Esasında ahiret alemini, dünya alimlerinden ayıran alametlerden biriside, ahrete yararlı faydalı takatlere teşvik edici bilgi tahsiline koyulmak. Menfaati az olan boş sözlere çokça yer veren ilimlerden uzak durmaktır.

Büyük alimlerden, Sakiki Belhi, talebesi olan hateme sordu: sen ne kadar zamandır benim derslerime devam ediyorsun?

Talebesi hatim 33 seneden beri efendim.

Hocası Sakik, o halde söyle bakalım: bu zaman zarfında benden neler öğrendin?

Hatem, sizden 8 mesele öğrendim efendim.

Hocası Sakik Belhi: İnna lillahi ve inna ileyhi raciun.

Ömrüm seninle birlikte geçti de sen benden ancak 8 mesele öğrendin öyle mi?

Talebesi hatem, ey hocam bilirsin ki yalan söylemeyi sevmem. Ben bu 8 meseleden başkasını öğrenmedim.

Hocası Sakık; öyleyse benden öğrendiğin o 8 meselenin ne olduğunu anlat bakalım.

Talebe hatem, hocam birincisi, mahlukata baktım her birinin bir mahbubu olduğunu gördüm. Fakat bu makbublar kendilerini en çok kabire kadar takip edip orada bırakıp geri dönmektedir. Bunu görünce, kendime sevapları makbub edindim. Taki mezarda da benden ayrılmasın ve beni takip etsin.

Hocası Sakik çok güzel söyledin ya ikincisi nedir?

Hatem; baktım ki Kuran’ın Naziat Suresi’nin 40 ve 41 ayeti celilesi (fakat her kim rabbinin makamından korkmuş ve nefsini şehefattan ve hevadan men etmişse ve korumuşsa onun varacağı yer muhakkak cennettir.) Bu ayeti kerimeyi görünce bildim ki hak ancak Allah’ın sözlerindedir. Onun için bütün kuvvetimle nefsimi şehvetlerde, hırs ve ihtirastan korudum ve böylelikle işi kararı Allah’ın emirlerine uymakla buldum.

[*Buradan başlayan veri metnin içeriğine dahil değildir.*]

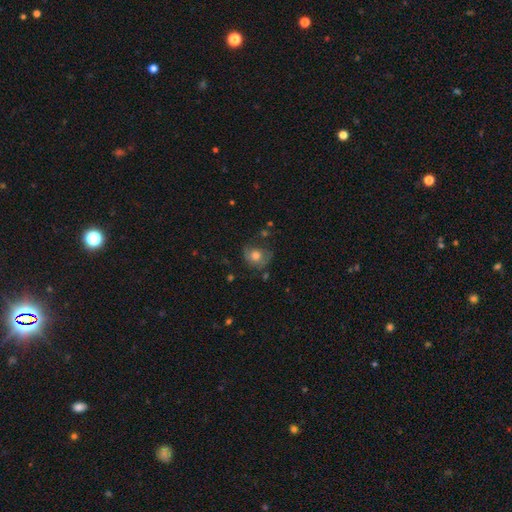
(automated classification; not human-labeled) Smooth or featured? Predicted: smooth (p=0.61). How rounded? Predicted: round (p=0.69). Merging? Predicted: none (p=0.52).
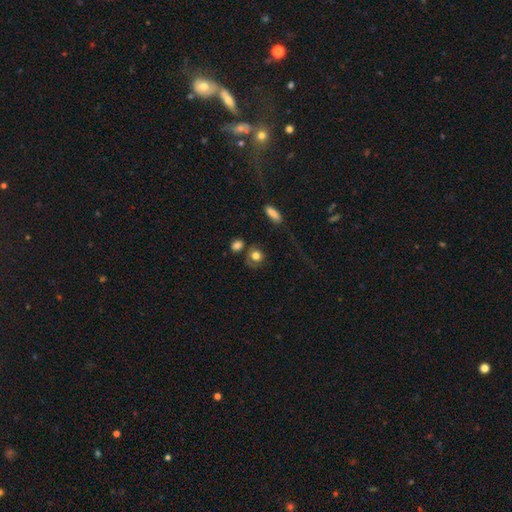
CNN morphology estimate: Overall: smooth (77%). How rounded: round (74%). Merging: none (58%; minor disturbance 19%).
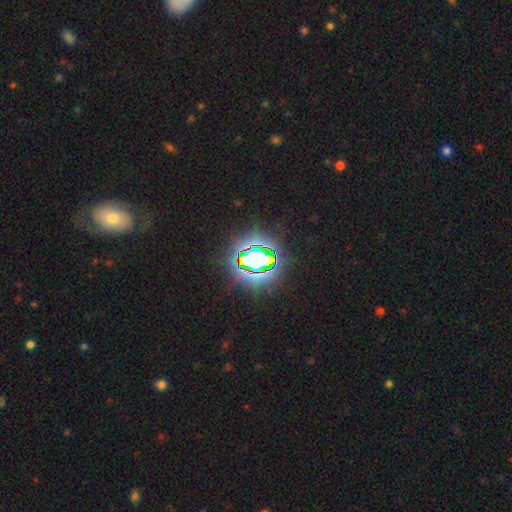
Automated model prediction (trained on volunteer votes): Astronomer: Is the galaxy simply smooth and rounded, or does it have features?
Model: star or artifact — 72%.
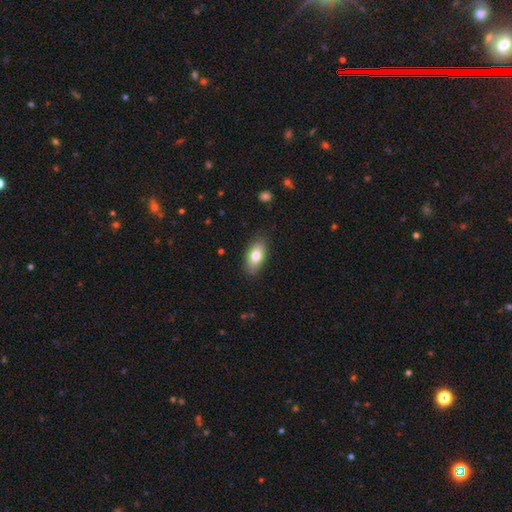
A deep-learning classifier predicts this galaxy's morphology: Smooth or featured? smooth (78%)
How rounded? in between (89%)
Merging? none (86%)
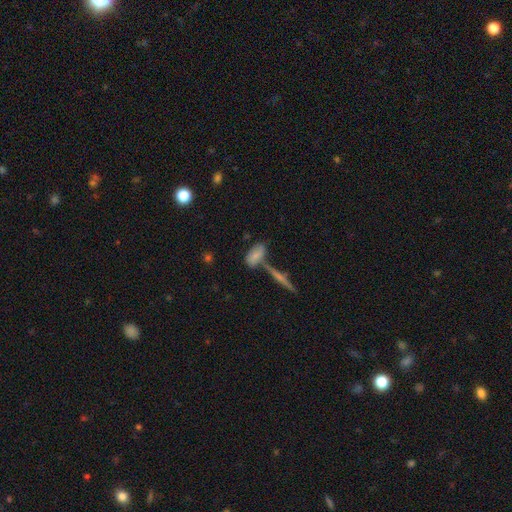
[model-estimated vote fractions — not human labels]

Üçüncü öğrendiğim ise yine bu mahlukata bakıp gördüm ki herkesin yanında kıymetli saydığı bir eşya vardır ve bu onu yükseltmektedir. Allah Nahl Suresi’nin 96 ayetinde şöyle buyuruyor; “Sizin yanınızda ki tükenir Allah katında ise bakidir. Biz elbette o sabredenlere yaptıkları amelin daha güzeli ile mükâfatlarını vereceğiz” sözünü düşündüm ve onun için elime ne geçerse nefsime kıymetli görünen ne varsa onu Allah’ın rızasını kazanmak için ihtiyaç sahiplerine veriyorum.

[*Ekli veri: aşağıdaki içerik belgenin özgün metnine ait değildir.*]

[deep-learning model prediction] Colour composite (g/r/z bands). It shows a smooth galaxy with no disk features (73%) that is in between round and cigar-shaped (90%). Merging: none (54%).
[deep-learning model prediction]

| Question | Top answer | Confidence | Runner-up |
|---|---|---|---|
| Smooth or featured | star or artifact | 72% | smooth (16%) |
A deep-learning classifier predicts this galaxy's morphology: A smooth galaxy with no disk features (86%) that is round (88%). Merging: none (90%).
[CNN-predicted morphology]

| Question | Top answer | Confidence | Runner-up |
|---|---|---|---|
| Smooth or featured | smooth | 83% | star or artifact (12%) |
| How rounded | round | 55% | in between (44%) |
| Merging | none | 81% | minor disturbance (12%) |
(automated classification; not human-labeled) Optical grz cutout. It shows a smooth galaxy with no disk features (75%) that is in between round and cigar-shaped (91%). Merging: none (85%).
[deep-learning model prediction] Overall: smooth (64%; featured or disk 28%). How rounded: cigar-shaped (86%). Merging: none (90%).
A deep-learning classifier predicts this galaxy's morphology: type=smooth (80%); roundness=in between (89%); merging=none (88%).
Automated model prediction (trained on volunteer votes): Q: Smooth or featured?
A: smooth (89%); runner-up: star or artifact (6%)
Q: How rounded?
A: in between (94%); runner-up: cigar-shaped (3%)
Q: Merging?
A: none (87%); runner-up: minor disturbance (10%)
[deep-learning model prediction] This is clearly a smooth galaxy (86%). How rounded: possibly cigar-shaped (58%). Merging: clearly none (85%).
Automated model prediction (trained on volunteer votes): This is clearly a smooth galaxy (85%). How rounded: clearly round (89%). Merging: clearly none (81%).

Dördüncüsü mahlukata baktığım zaman gördüm ki her biri mala, hesaba, şan ve şöhrete meylediyor. Bütün bunların manasını düşündüm ve hepsinin boş şeyler olduğuna karar verdim. Çünkü kuranın Hucurat Suresi’nin 13. Ayetinde Allah z.c. hazretlerinin (ey insanlar sizin en şerefliniz takvaca en ileri olanınızdır.) Bu ayeti gördüm, takvaya sarılarak Allah katında şerefli olmayı düşündüm.

Beşincisi ise mahlukatta gördüm ki bazen birbirine taarruz eder, birbirini kötüler ve lanet eder. Bütün bu hareketlerin sebebini hasette gördüm. Zuhruf Suresi’nin 32 ayeti ( onların bu dünya hayatındaki rızıklarının aralarında biz taksim ettik) bu manayı düşünerek, hırs ve hasetten şiddetle kaçtık ve böylece halkın düşmanlığından kurtulmuş oldum.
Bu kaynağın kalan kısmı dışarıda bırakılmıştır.